Welling: Markus ist gebürtiger Essener, er ist über sechs Jahre für den Verein tätig gewesen, ist ausgebildeter Fußballlehrer und in seinen Adern fließt rot-weisses Blut.
Muss sich der Fan auch auf den einen oder anderen überraschenden Abgang einstellen?
Welling: Einstellen sicherlich nicht, aber im Wort Überraschung steckt ja, dass nicht immer alles planbar ist. Wir bauen auf den Kern der letztjährigen Herbstmeistermannschaft, sollte uns ein Spieler verlassen wollen, müsste man natürlich die Umstände abklären.
Man könnte sich vorstellen, dass einer wie Sven Kreyer mit seiner Leistung in der ersten RWE-Saison nicht zufrieden ist, was sich auch in mancher Unmutsäußerung seitens der Fankurve äußerte.
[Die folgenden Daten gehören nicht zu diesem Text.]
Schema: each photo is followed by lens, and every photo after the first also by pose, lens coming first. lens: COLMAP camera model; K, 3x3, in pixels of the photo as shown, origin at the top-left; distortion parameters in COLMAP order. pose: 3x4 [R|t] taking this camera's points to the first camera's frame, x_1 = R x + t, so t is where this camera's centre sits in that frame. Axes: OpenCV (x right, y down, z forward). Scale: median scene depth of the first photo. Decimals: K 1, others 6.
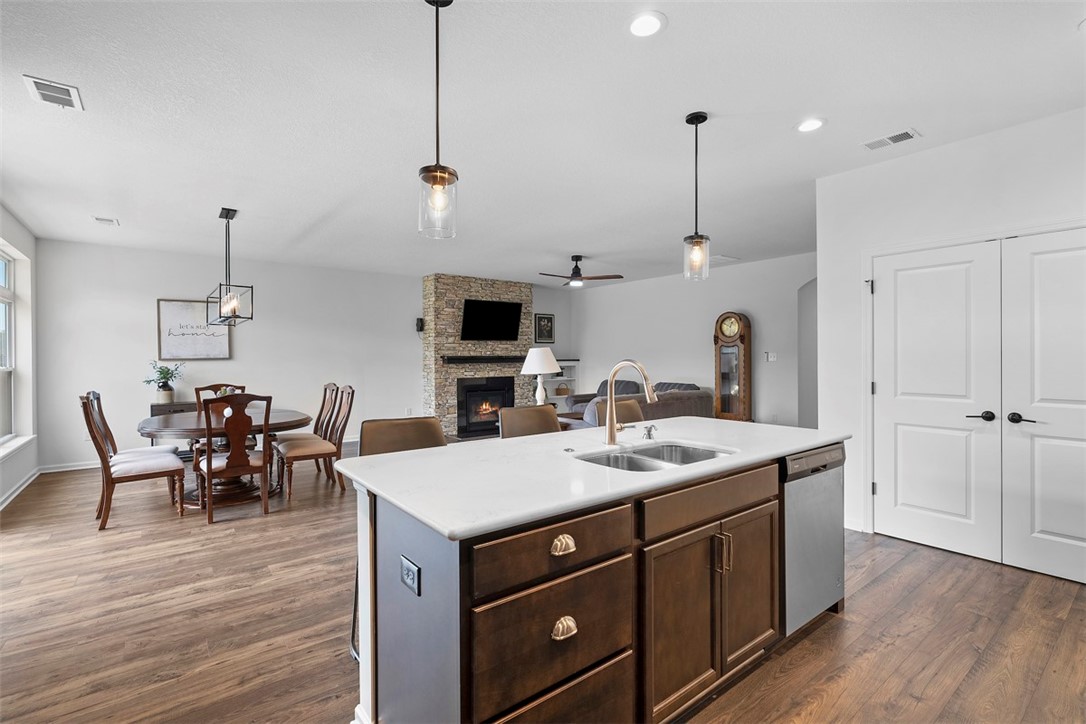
lens RADIAL K [[495.8, 0, 544.3], [0, 495.8, 357.3], [0, 0, 1]] dist [-0.006453, 0.000311]
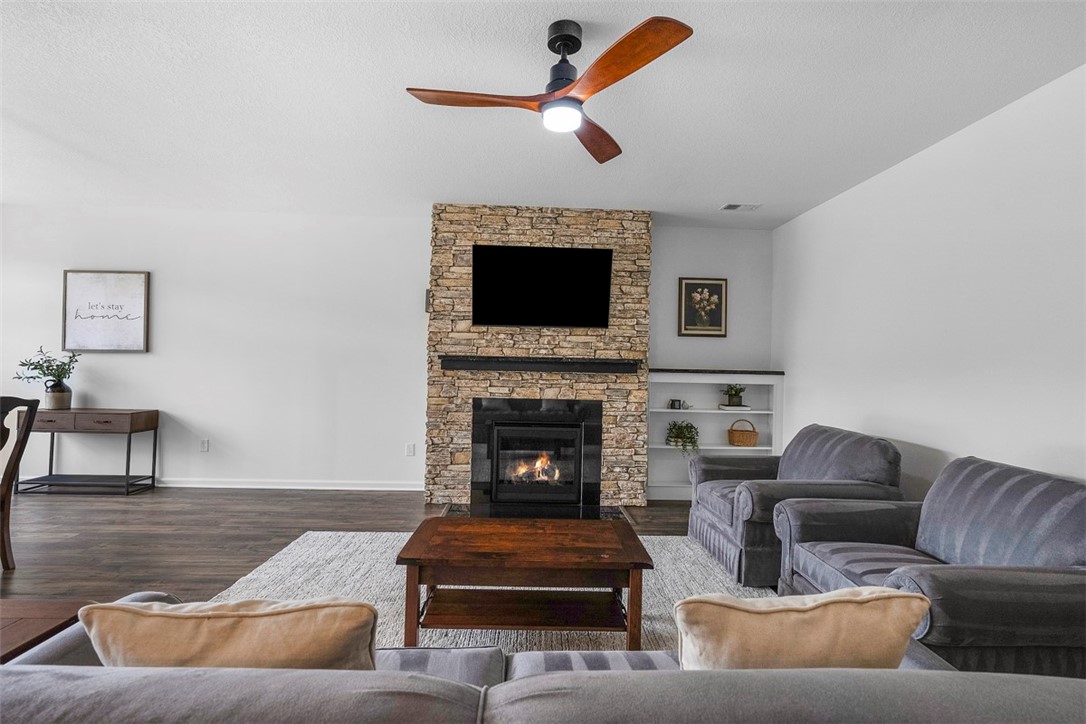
lens RADIAL K [[495.8, 0, 544.3], [0, 495.8, 357.3], [0, 0, 1]] dist [-0.006453, 0.000311]
pose [[0.817139, 0.016366, -0.576208, 0.193152], [-0.027596, 0.999561, -0.010745, 0.002508], [0.575780, 0.024681, 0.817232, 0.614704]]
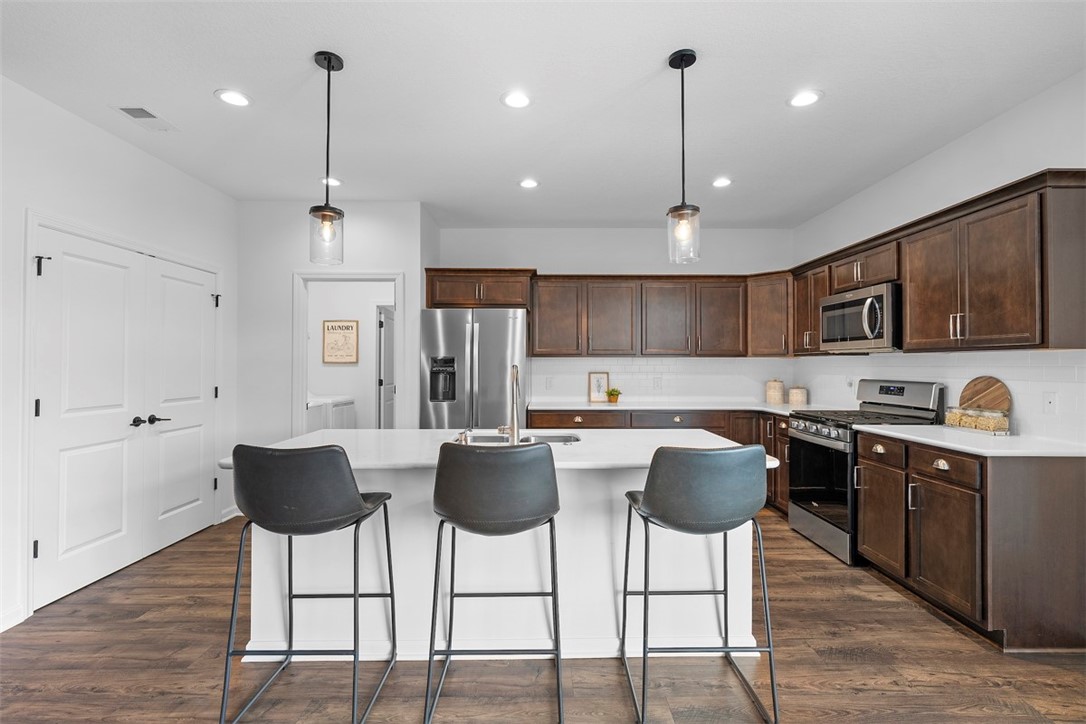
lens RADIAL K [[491.9, 0, 544.9], [0, 491.9, 358.9], [0, 0, 1]] dist [-0.003965, 0.000161]
pose [[-0.795882, 0.012255, 0.605328, -0.151889], [0.004328, 0.999885, -0.014552, 0.002054], [-0.605436, -0.008962, -0.795843, 0.482433]]
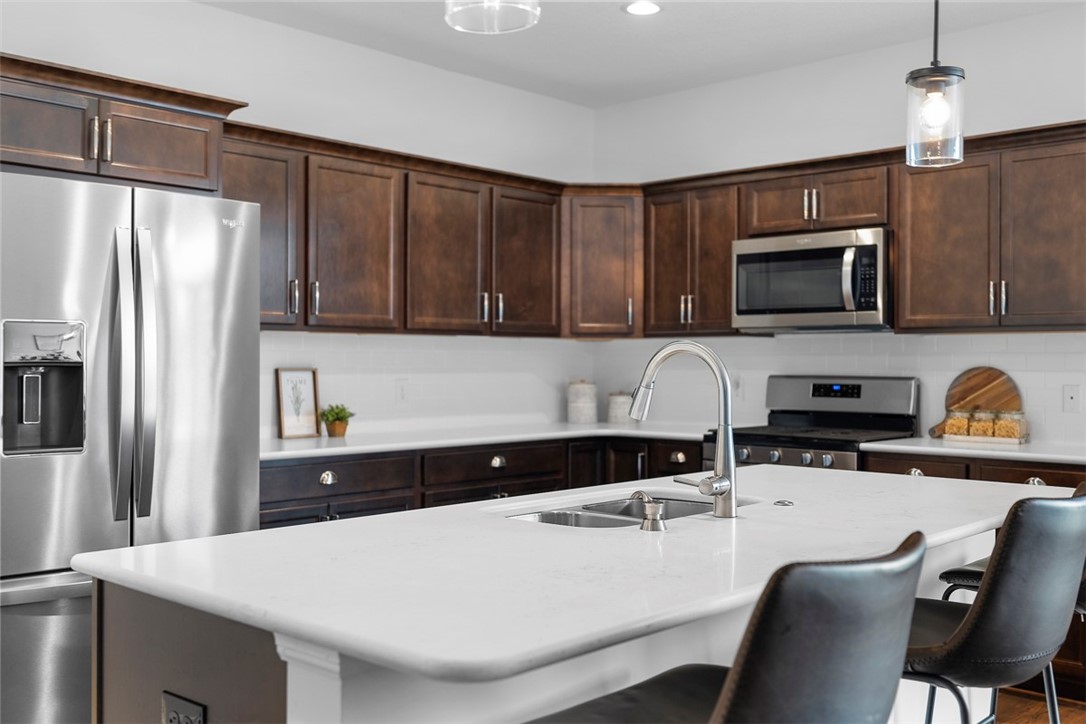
lens RADIAL K [[1070.0, 0, 543.0], [0, 1070.0, 362.0], [0, 0, 1]] dist [0.006478, 0.013634]
pose [[-0.986055, 0.004067, -0.166370, 0.128340], [0.003712, 0.999990, 0.002446, 0.005995], [0.166378, 0.001794, -0.986060, 0.535583]]
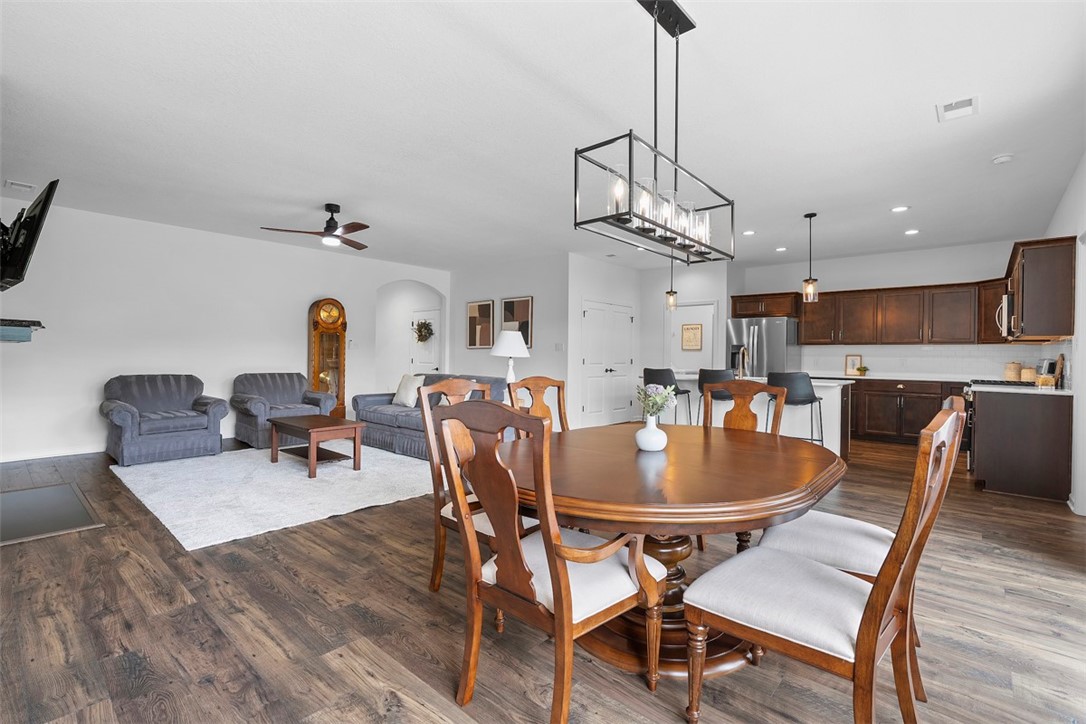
lens RADIAL K [[495.8, 0, 544.3], [0, 495.8, 357.3], [0, 0, 1]] dist [-0.006453, 0.000311]
pose [[-0.189227, -0.000218, 0.981933, -0.608767], [-0.010203, 0.999946, -0.001744, 0.021045], [-0.981880, -0.010348, -0.189219, 0.677818]]
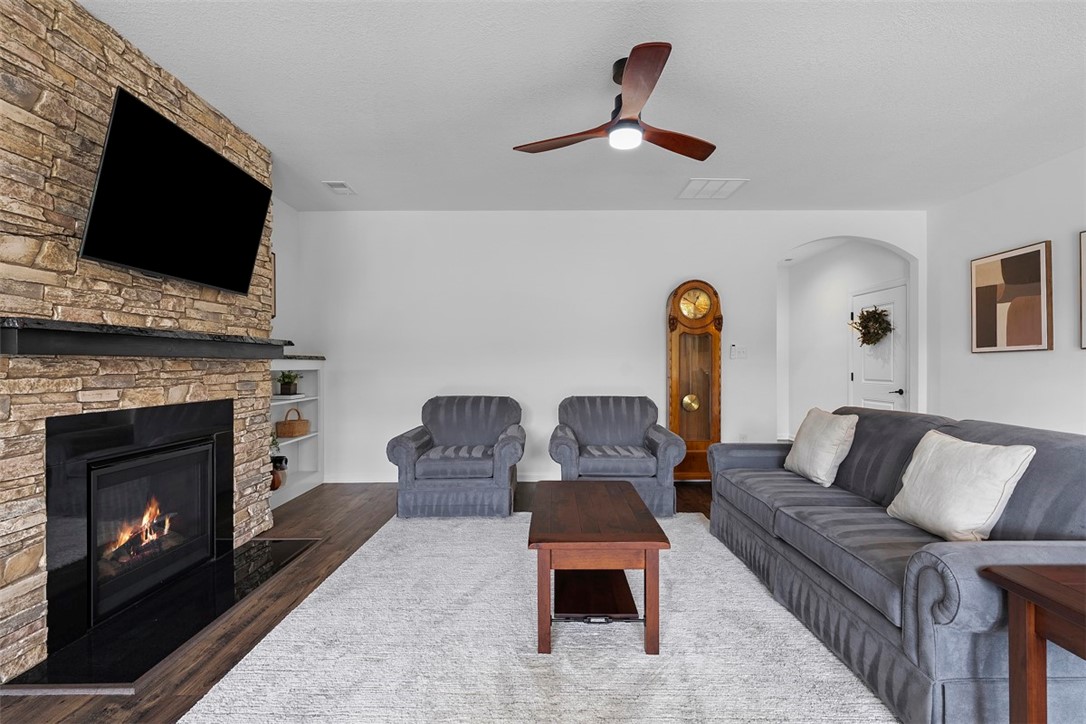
lens RADIAL K [[493.5, 0, 546.0], [0, 493.5, 365.8], [0, 0, 1]] dist [-0.004016, 0.001006]
pose [[0.611298, 0.003730, 0.791392, -0.217826], [-0.001140, 0.999992, -0.003832, 0.018342], [-0.791400, 0.001440, 0.611297, 0.677715]]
Welling: Die Saison war für Sven sicherlich nicht so, wie er sich das vorgestellt hat. Zugleich tun manche Fans ihm auch Unrecht. Sven selbst ist unzufrieden über seine dennoch beachtliche Torquote und seine Spielanteile. Dass man ihm den Frust darüber anmerkt, ist mir lieber, als würde er das emotionslos hinnehmen. Natürlich würden wir uns aber alle freuen, wenn wir gemeinsam mit Sven und den Fans in der neuen Saison viele Tore bejubeln dürfen. Dieser Aufgabe wird sich Sven stellen müssen.